DOCUMENT SEGMENT:
━━━━━━━━━━━━━━━━━━━━━━━━━━━━━━

Bell History & Methods of Casting
The origin of the Bell as an instrument of Music is, one may almost say, lost in Antiquity. Its use is, moreover, widely spread over the whole World. We trace its history & uses in the Christian Church, and more particularly in the Church of England.
The word “Bell” is said to be connected with “bellow” and “bleat” and to refer to its sound; the later Latin Writers call it, among other names, Campana, a word with which we are familiar, not only as frequently occurring in old Bell Inscriptions, but as forming part of the word “Campanalogy,” or the Science of Bell-ringing. The French & Germans, again, call it cloche & glocke respectively, the words being the same as our “clock”; but that is a later use, and they really mean “cloak,” with reference to the Shape of the Bell, or rather of the Mould in which it is Cast. Modern Bell-Founders, it is interesting to note, speak of the Mould as the Cope, which again suggests a connection with the form of a Garment.

━━━━━━━━━━━━━━━━━━━━━━━━━━━━━━

ENTRIES:
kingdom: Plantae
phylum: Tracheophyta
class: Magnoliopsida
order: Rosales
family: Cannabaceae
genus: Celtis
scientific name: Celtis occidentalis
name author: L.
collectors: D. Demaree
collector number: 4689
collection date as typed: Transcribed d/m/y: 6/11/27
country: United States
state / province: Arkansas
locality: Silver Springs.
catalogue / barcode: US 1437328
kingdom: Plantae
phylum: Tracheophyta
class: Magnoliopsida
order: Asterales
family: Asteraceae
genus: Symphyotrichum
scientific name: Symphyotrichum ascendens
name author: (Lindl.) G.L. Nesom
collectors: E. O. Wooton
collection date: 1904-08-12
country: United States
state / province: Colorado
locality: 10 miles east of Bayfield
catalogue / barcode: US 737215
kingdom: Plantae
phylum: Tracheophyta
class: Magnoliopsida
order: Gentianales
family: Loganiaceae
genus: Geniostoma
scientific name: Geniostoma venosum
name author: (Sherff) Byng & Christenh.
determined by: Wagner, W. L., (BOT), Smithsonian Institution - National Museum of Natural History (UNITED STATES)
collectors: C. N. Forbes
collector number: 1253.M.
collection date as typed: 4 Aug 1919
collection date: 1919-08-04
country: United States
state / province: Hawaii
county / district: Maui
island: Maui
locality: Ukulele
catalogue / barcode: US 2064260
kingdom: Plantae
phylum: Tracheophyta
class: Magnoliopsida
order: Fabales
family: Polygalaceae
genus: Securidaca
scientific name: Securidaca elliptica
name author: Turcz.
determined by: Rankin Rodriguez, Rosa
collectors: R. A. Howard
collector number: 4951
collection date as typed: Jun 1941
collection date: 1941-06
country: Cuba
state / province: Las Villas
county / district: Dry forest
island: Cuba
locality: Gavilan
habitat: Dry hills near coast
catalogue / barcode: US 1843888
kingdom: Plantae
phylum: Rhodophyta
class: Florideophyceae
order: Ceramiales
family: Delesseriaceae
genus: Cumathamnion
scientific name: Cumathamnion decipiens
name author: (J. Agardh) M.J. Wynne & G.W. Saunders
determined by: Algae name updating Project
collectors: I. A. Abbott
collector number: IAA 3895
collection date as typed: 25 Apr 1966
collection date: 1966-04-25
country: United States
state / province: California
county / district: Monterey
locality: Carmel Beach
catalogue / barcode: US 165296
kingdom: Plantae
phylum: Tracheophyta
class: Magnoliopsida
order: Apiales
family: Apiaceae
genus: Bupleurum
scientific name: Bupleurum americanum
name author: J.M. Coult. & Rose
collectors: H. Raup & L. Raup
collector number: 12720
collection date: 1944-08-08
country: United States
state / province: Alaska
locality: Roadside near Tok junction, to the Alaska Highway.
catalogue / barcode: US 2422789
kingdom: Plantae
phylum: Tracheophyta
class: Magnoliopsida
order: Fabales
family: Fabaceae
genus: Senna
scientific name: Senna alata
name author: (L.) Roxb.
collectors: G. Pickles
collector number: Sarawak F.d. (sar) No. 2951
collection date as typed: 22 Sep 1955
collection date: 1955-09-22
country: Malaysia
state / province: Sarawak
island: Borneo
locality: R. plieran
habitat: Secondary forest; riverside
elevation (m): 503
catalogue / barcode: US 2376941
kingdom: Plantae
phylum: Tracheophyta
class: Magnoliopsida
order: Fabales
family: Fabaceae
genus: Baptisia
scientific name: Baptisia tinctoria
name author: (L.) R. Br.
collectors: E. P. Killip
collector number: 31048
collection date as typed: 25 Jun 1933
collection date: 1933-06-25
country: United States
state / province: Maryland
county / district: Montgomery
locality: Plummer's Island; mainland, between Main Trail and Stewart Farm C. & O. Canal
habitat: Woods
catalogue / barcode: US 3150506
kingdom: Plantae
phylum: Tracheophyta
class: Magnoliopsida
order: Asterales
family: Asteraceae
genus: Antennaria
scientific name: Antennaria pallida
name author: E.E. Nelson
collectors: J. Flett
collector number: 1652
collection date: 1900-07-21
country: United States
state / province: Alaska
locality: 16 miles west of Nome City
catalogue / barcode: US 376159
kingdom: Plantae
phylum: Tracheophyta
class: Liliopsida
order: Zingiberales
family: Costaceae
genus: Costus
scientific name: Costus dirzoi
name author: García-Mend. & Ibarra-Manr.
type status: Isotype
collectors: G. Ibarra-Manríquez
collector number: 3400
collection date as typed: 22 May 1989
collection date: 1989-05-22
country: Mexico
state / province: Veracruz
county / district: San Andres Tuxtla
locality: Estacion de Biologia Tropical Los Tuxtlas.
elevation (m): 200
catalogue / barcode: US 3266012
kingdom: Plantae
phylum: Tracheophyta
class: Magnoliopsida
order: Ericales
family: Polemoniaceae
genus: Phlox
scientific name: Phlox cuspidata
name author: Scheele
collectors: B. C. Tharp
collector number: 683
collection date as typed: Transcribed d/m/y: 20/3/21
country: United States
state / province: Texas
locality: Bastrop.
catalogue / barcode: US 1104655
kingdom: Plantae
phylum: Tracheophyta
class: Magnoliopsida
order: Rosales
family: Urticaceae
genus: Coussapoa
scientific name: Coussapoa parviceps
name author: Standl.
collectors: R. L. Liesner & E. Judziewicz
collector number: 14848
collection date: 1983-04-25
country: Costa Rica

━━━━━━━━━━━━━━━━━━━━━━━━━━━━━━

TASK STATEMENT:
Please decide whether each statement agrees with the bell history text, giving yes or no and quoting the words of the text that settle it. 1. Later Latin writers gave the bell the name Campana. 2. The French and German words for the bell really mean "clock." 3. Modern bell-founders call the mould the Cope.

EXERCISE RESPONSE:
1. Yes: "the later Latin Writers call it, among other names, Campana"
2. No: "they really mean “cloak,” with reference to the Shape of the Bell"
3. Yes: "Modern Bell-Founders, it is interesting to note, speak of the Mould as the Cope"